Mobile Tariff Price Cuts Drive Bullish Growth in Germany
Growth in the German mobile market shows little sign of abating despite penetration reaching 127.5% at the end of Q3. Quarterly net additions stood at 2.51m, up from 2.33m in Q3 07, while annual net additions reached 12.53m - the highest figure for almost seven years. In proportionate terms, annual growth stood at 13.6%, up 1.1pp compared to the prior twelve months. Q3 was the fourth successive quarter to see annual growth in excess of 13%, a feat not achieved since the heady days of 2001.
At the end of the quarter, there were nigh on 105 million mobile connections in Germany.
Market leader T-Mobile finished the quarter with 38.80m customers having recorded 0.40m quarterly net additions, the worst figure in the market. This was the second successive Q3 in which T-Mobile finished bottom, although the Q3 08 figure was at least substantially higher than the 0.14m recorded in Q3 07. High churn was at the root of both of these figures, with a rate of 1.5% in Q3 07 and 1.2% in Q3 08, double that of the previous quarter. The poor performance saw T-Mobile's market share drop to 37.0%, the lowest level it has ever recorded. It is in little danger of ceding first place, however, with second-placed Vodafone losing 0.7pp of market share annually to finish Q3 on 34.5%. In real terms, Vodafone had 36.19m customers at the end of the quarter. It led the market for quarterly net additions for the second successive Q3 with a figure of 0.90m.

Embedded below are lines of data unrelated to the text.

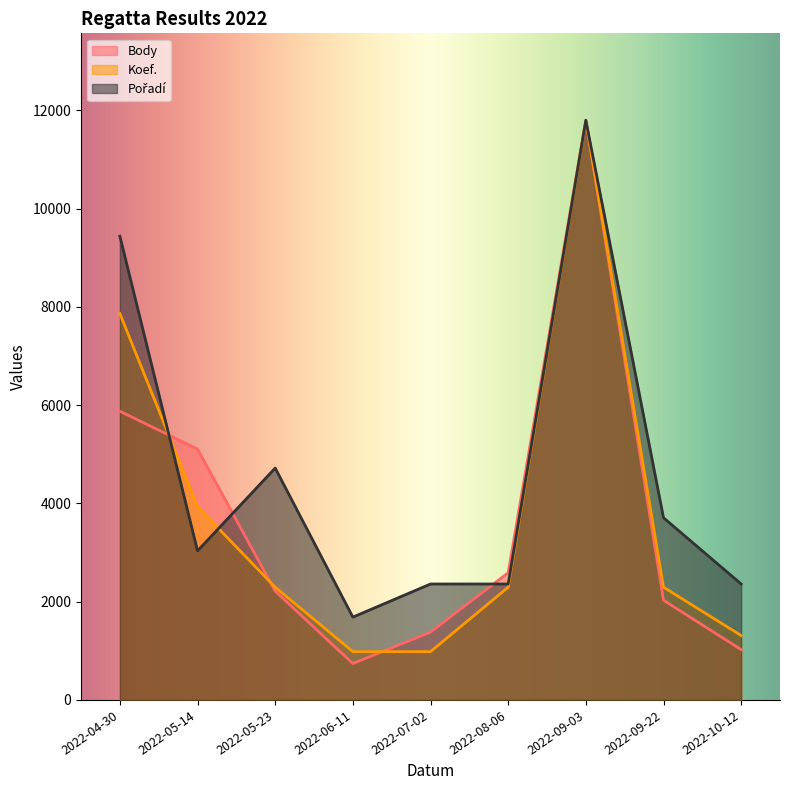

Which series has the largest total across all categories?

Pořadí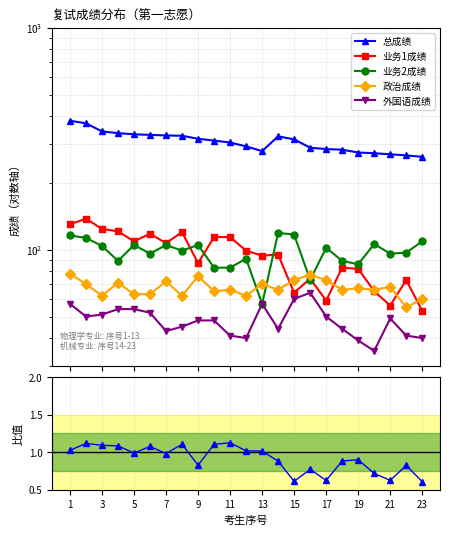

At which category is the sum across all series the highest?

1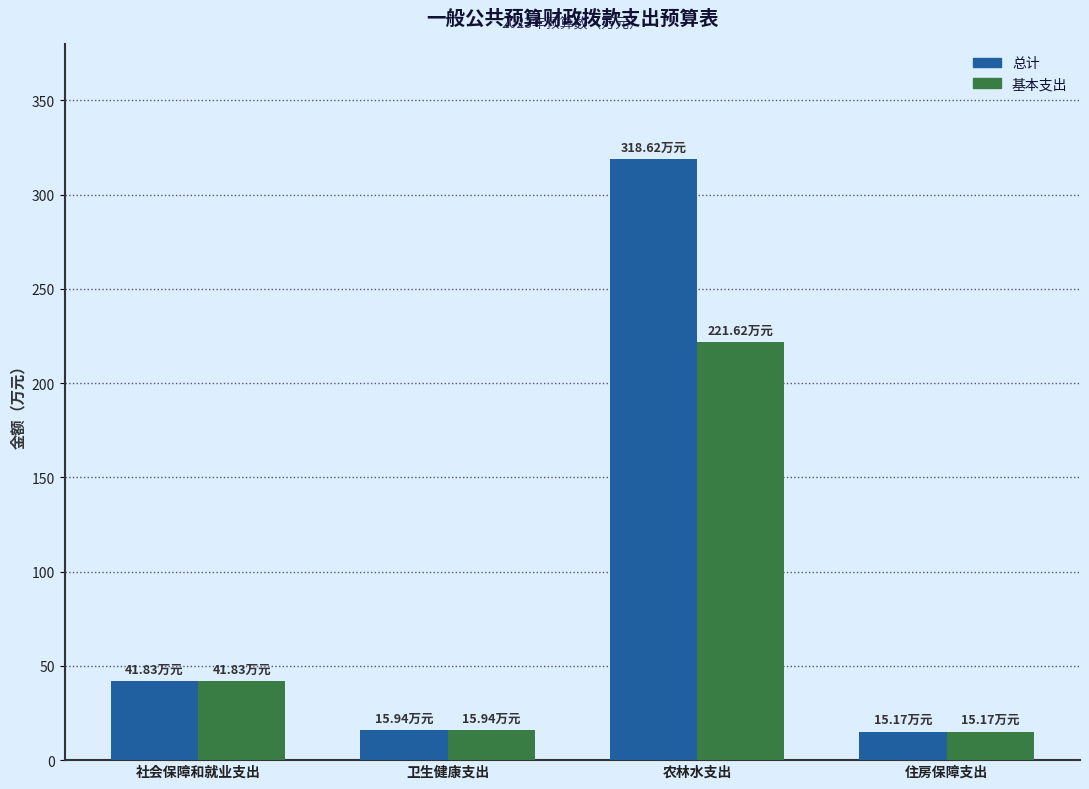

What is the spread (max minus min) of values at 农林水支出?

97.0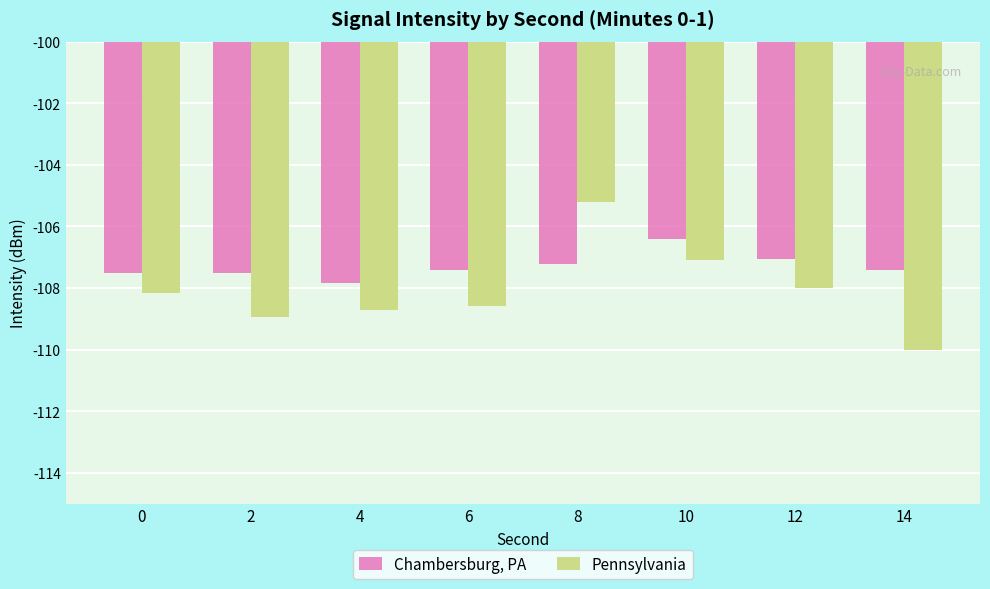

What is the difference between the Pennsylvania values at 4 and 8?

3.5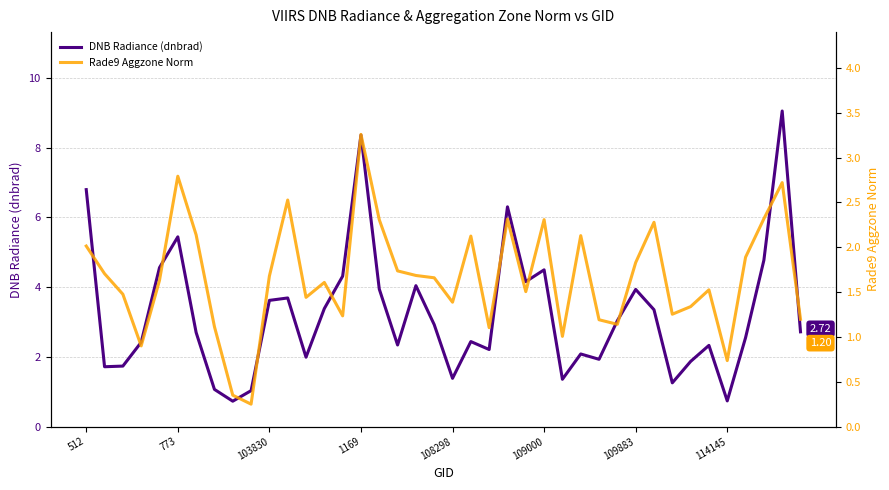

What is the sum of all DNB Radiance (dnbrad) values?

128.7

E-Plus continued to lead the market in terms of proportionate growth with an annual gain of 20.7%, compared to 14.9% for O2, 12.6% for T-Mobile and 11.2% for Vodafone. Accordingly, it saw a 0.9pp gain in market share to 15.2%. In real terms it finished the quarter on 16.01m, more than 20m behind Vodafone but more than 2m ahead of fourth-placed O2 (13.98m). O2 does lead the market in some respects, however: it had the highest proportion of contract customers with a figure of 49.2%, 5.5pp ahead of the next best, Vodafone; and it also maintained the highest ARPU figure with a quarterly average of €17.30 a month. However, this represented a 16.8% year-on-year decline, and there were double-digit drops across the market. This points to price reductions at all four operators, which explains why growth remains at the highest level in Western Europe.